BNR decided on Tuesday to narrow the “symmetrical corridor” between the interest rates of the standing facilities around the monetary policy rate (1.75%, unchanged), by increasing the deposit interest rate and lowering the Lombard rate.
At the same time, BNR also injected liquidity on the money market amounted to more than RON 9 billion by repo-type operations, buying government bonds from banks, will be redeemed over 7 days, according to sources from the market.
The decision was based on the upward trend in the annual inflation rate and the perspective for this trend to maintain “at a slightly faster pace than the mid-term forecast published in the August 2017 Report on inflation,” according to a press release issued Tuesday.
Also, the development of inflation took place against the backdrop of the economic growth beyond expectations, due to the domestic demand (…), “driven by the tax and salary measures and the improvement in the employment.”
We present the arguments behind the BNR board’s decisions, below: they shape a series of measures (including some that are strictly circumstantial) which would mitigate the effects of the destabilizing government policies:
1- Inflation development
The rise in the inflation rate was “significant in July (from 0.85% in the previous month to 1.42%), followed by a slowdown to 1.15% in August, slightly below the forecast”.
“The increase has been driven by the administered prices component because of the increase in the electricity tariff and has been also encouraged by the evolution of the fuel price in a context created by the increase in the international oil quotations, as well as by the acceleration of the core inflation,” says the BNR.
These effects have been only ” partially offset by the impact of the decline in the volatile food prices”.
The annualized adjusted CORE2 inflation rate “marginally exceeded the forecast, reaching 1.60% in August, from 1.42% in June, due to the accelerating growth in service prices and, to a lesser extent, in prices of processed food products”.
In July 2017, the CPI annual inflation rate entered the positive range (from -0.1% in June) and continued to increase to 0.2% in August; calculated on the basis of the harmonized consumer price index, the annual average level consolidated its positive value to 0.3% in August (from 0.2% in June).
2- Worrying structure of a spectacular economic growth
Statistical data on the economic growth in the second quarter of 2017 “indicates faster than expected dynamics of the annual real GDP growth – 5.9%, compared to 5.7% in the previous quarter,” BNR’s press release mentioned.
“The evolution was entirely due to the domestic demand – private consumption increased by 7.4% (with a contribution of 5.3 percentage points to the GDP growth), driven by the tax and salary measures and the improvement in the employment, and the gross fixed capital formation returned to the positive range (2.4%, with a contribution of 0.6 percentage points)”.
On the other hand, “under a more pronounced deceleration of the annual dynamics of the exports of goods and services compared to imports, the contribution of the net exports to GDP was again negative (-1.4 percentage points)”.
Thus, “the current account deficit has increased almost threefold compared to the first three months of the year, and the coverage by foreign direct investment and capital transfers went below one.”
□ □ □ □ □
EXERCISE OBJECTIVE:
Please list every component of GDP growth that the text on BNR's decision assigns a contribution in percentage points, and give each one's figure.

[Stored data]
□ □ □ □ □
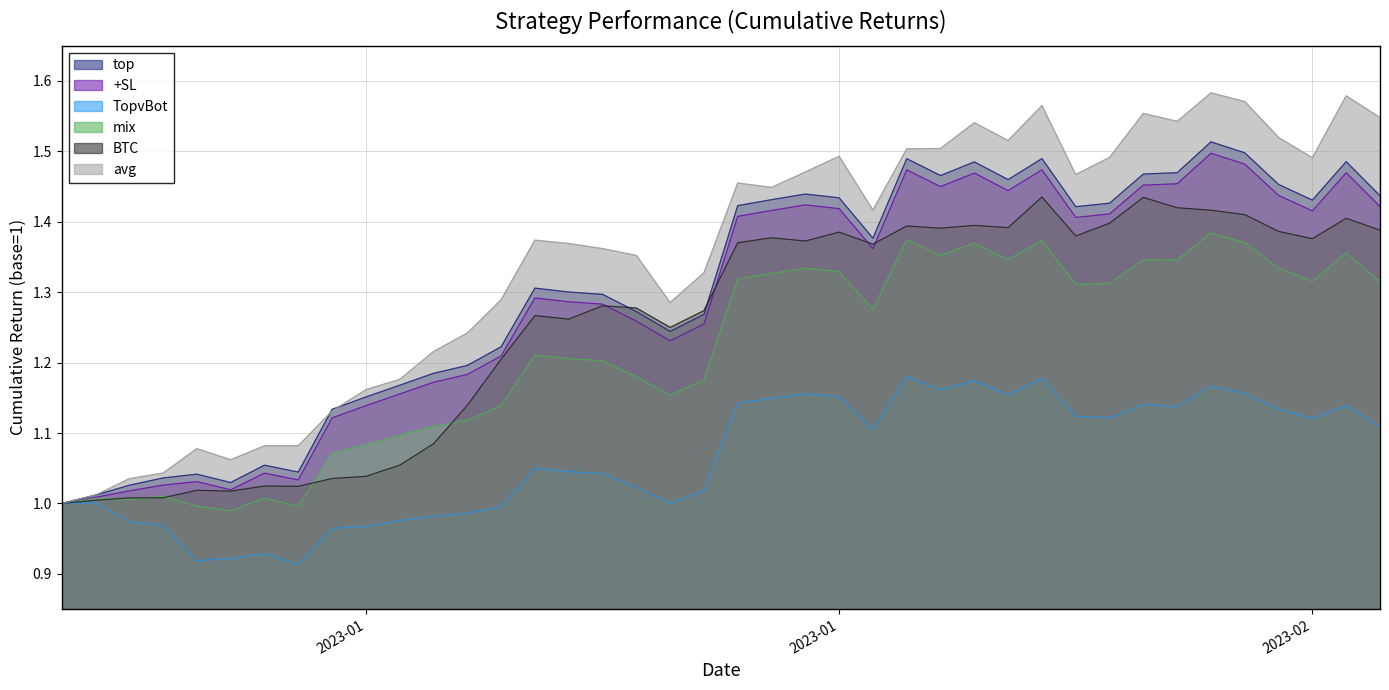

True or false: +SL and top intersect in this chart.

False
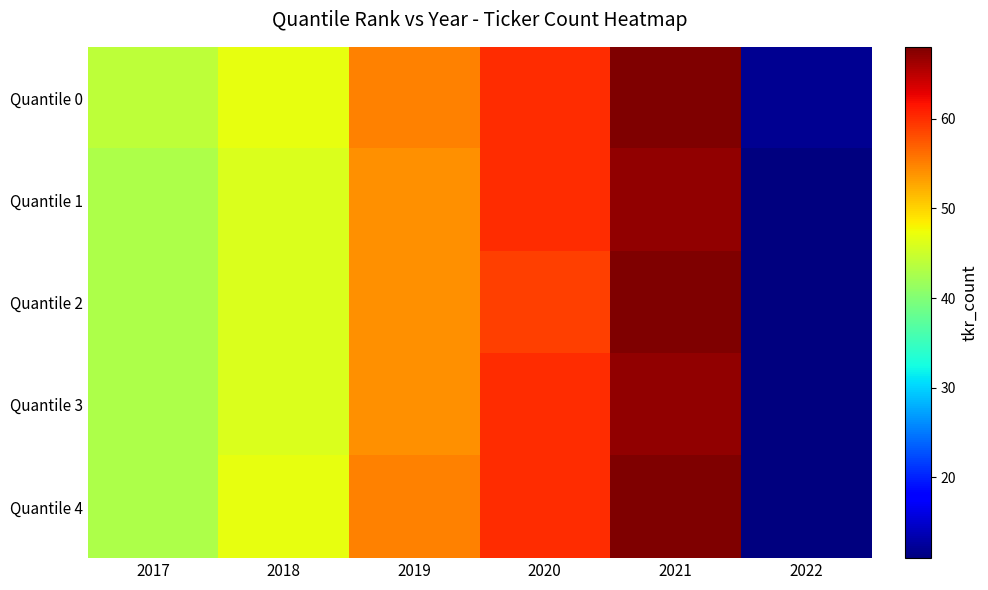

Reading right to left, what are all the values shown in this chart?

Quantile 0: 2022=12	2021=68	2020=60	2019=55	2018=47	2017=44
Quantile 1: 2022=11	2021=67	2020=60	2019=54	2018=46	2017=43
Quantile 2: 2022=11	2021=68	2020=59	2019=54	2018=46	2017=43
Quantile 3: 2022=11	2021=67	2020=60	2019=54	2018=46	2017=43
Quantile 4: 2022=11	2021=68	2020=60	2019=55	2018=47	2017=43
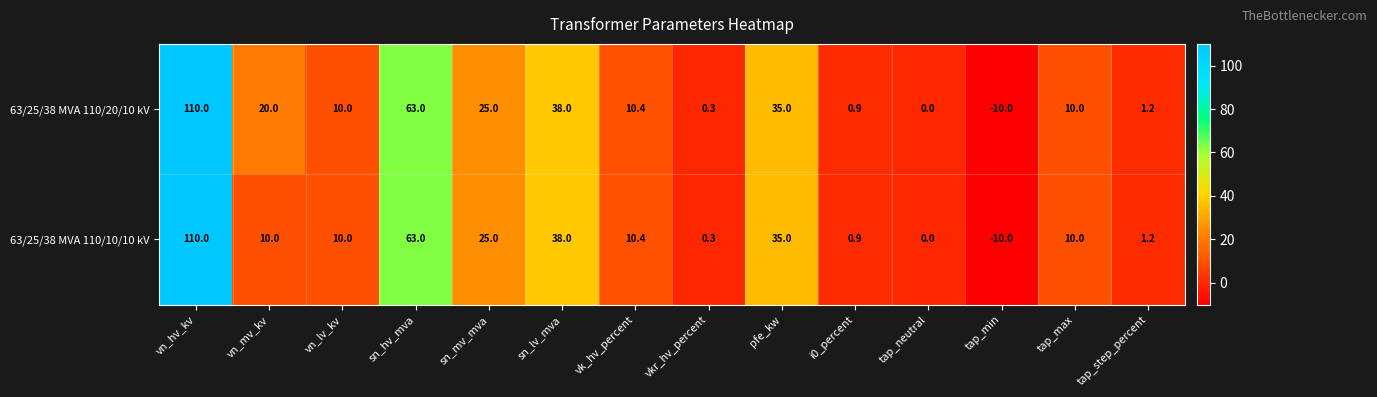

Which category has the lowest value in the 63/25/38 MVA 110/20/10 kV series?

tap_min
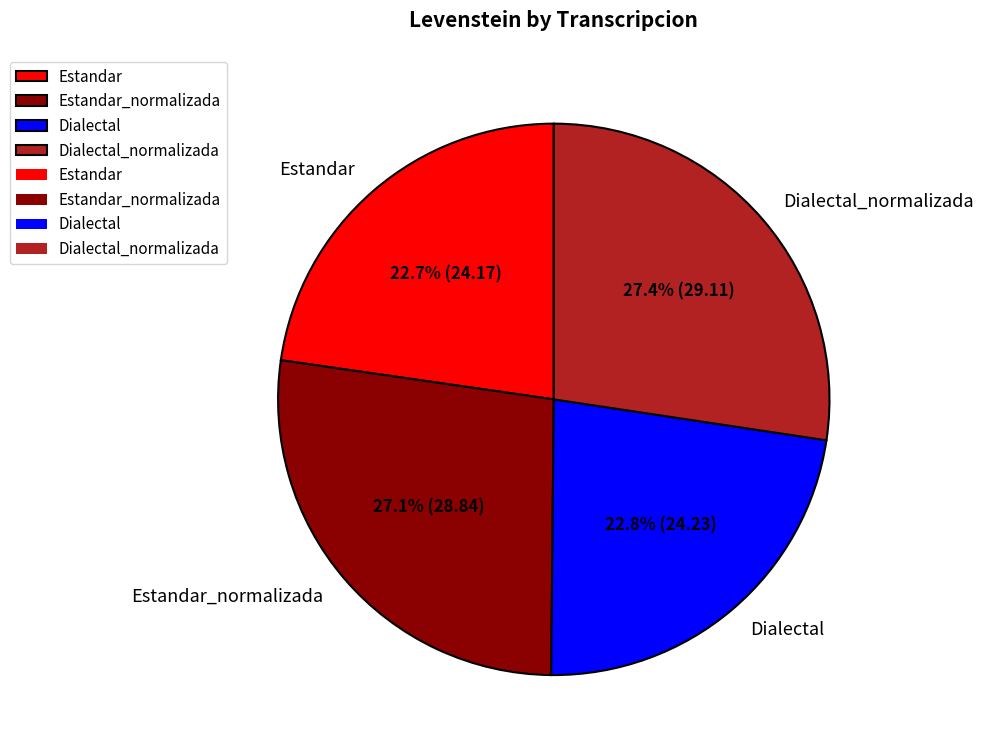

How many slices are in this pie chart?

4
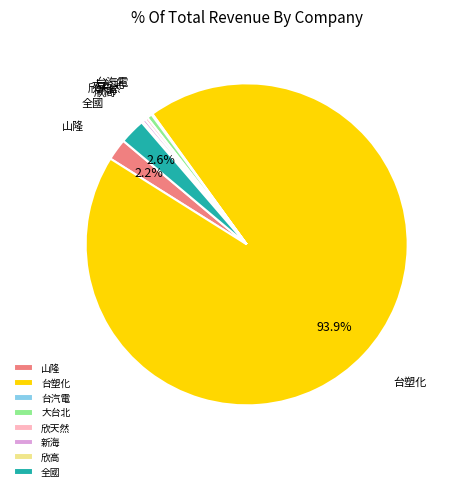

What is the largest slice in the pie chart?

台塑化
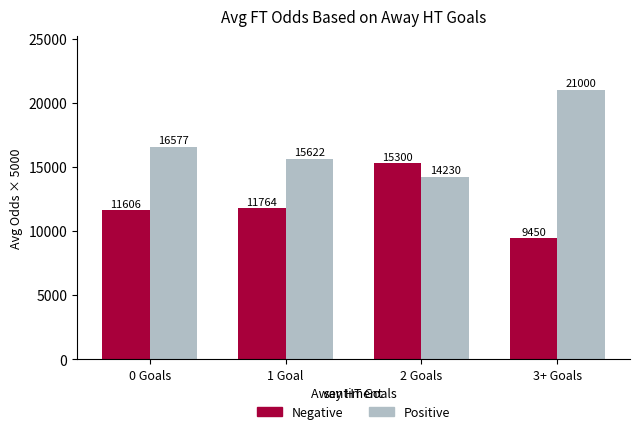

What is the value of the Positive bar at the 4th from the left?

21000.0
□ □ □ □ □
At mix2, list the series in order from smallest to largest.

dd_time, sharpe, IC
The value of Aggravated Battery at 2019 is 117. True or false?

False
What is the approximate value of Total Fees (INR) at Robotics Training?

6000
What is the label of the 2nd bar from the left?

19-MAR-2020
□ □ □ □ □
EXERCISE RESULT:
- Private consumption: 5.3 percentage points
- Gross fixed capital formation: 0.6 percentage points
- Net exports: -1.4 percentage points